The authors performed an observational, cross-sectional study between January and December 2017 at Badajoz University Hospital in Spain. A total of 182 individuals with breast cancer who were undergoing chemotherapy with or without mAbs in the recruitment period were included in the study. All individuals were enrolled and invited to take part in the study during chemotherapy and mAb treatment scheduled in the hospital’s oncology unit. Participants were selected through a nonprobabilistic, intentional, or convenience analysis. All fulfilled the inclusion and exclusion criteria.
Exclusion criteria were being aged younger than 18 years; having a neurologic disorder or cognitive impairment that would impede them from participating in the evaluation; having previously received treatment for other types of primary cancers; having recurrent illnesses, secondary cancer, or a previous malignant illness; and having a previously diagnosed psychiatric disorder. All documents were completed face-to-face with a nurse in the oncology unit. Participants’ clinical data were collected from their electronic health record.
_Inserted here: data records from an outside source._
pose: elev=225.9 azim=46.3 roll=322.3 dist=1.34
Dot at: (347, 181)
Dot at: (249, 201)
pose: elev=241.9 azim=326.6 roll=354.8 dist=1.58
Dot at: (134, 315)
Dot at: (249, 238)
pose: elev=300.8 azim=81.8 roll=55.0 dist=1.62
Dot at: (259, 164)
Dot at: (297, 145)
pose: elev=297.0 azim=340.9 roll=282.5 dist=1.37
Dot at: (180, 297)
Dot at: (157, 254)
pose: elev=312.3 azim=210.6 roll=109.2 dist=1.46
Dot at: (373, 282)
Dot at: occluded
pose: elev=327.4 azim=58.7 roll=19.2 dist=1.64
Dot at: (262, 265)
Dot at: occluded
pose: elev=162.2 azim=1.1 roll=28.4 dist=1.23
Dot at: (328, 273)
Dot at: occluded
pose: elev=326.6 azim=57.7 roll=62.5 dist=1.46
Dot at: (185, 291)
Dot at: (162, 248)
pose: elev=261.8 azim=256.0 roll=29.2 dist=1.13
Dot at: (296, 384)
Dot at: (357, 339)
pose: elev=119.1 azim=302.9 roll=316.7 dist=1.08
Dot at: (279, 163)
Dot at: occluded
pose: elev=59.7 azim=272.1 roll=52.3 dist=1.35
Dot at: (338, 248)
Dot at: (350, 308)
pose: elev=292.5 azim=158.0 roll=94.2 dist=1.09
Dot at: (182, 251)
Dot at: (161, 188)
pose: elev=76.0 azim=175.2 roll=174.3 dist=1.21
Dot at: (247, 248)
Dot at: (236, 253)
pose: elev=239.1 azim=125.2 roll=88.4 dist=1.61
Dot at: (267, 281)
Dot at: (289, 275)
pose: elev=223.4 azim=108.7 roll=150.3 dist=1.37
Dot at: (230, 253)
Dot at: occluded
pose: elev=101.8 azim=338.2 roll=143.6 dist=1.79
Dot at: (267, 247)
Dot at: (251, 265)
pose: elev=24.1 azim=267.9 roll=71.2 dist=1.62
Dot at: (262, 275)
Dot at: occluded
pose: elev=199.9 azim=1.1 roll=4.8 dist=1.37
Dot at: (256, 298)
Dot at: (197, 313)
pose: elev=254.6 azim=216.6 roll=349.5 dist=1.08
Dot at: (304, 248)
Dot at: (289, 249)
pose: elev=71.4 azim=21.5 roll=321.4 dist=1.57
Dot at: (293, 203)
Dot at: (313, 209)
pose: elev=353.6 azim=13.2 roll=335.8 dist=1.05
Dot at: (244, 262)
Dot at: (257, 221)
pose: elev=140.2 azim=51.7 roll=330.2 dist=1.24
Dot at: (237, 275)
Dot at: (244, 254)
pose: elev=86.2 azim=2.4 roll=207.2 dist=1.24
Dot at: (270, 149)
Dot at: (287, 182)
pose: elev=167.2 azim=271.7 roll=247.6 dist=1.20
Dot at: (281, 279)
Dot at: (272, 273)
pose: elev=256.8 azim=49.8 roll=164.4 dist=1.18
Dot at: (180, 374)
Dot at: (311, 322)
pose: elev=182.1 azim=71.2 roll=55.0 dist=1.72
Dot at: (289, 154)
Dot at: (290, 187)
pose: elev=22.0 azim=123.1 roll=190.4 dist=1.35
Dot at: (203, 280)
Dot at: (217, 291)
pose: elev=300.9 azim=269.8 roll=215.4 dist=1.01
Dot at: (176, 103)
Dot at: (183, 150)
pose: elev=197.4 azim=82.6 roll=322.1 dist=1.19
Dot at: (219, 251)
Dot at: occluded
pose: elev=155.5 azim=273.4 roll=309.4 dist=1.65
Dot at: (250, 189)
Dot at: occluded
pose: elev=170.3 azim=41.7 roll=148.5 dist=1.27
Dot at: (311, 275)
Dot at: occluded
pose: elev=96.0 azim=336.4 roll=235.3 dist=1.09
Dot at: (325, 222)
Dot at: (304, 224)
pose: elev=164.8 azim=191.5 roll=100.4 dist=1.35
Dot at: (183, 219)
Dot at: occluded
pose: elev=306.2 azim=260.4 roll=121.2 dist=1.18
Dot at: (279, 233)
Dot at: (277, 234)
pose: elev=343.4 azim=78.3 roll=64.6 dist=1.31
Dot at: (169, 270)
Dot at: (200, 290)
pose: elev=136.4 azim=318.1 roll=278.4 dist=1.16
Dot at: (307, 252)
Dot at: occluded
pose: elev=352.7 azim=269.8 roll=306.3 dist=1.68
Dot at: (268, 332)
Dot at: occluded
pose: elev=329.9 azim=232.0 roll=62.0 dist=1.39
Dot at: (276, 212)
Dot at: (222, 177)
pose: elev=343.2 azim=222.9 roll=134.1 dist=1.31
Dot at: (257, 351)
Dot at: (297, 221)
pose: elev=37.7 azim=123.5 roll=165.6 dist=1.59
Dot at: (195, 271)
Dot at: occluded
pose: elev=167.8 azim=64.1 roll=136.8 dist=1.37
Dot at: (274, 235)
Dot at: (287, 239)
All participants provided informed consent. Permission was obtained from the Ethics in Clinical Investigation Committee of Badajoz. Confidentiality was maintained in accordance with the Declaration of Helsinki and current legislation.
Participants completed the European Organisation for Research and Treatment of Cancer QOL Questionnaire–Core 30 (EORTC QLQ-C30) (Aaronson et al., 1993) and the EORTC QLQ–Breast Cancer (QLQ-BR23) (Sprangers et al., 1996), which had been translated into Spanish (Cull et al., 2002) and validated for use in Spain (Arraras et al., 2001, 2002). Participants were screened for depressive symptoms using the Beck Depression Inventory–II (BDI) (Beck et al., 1996).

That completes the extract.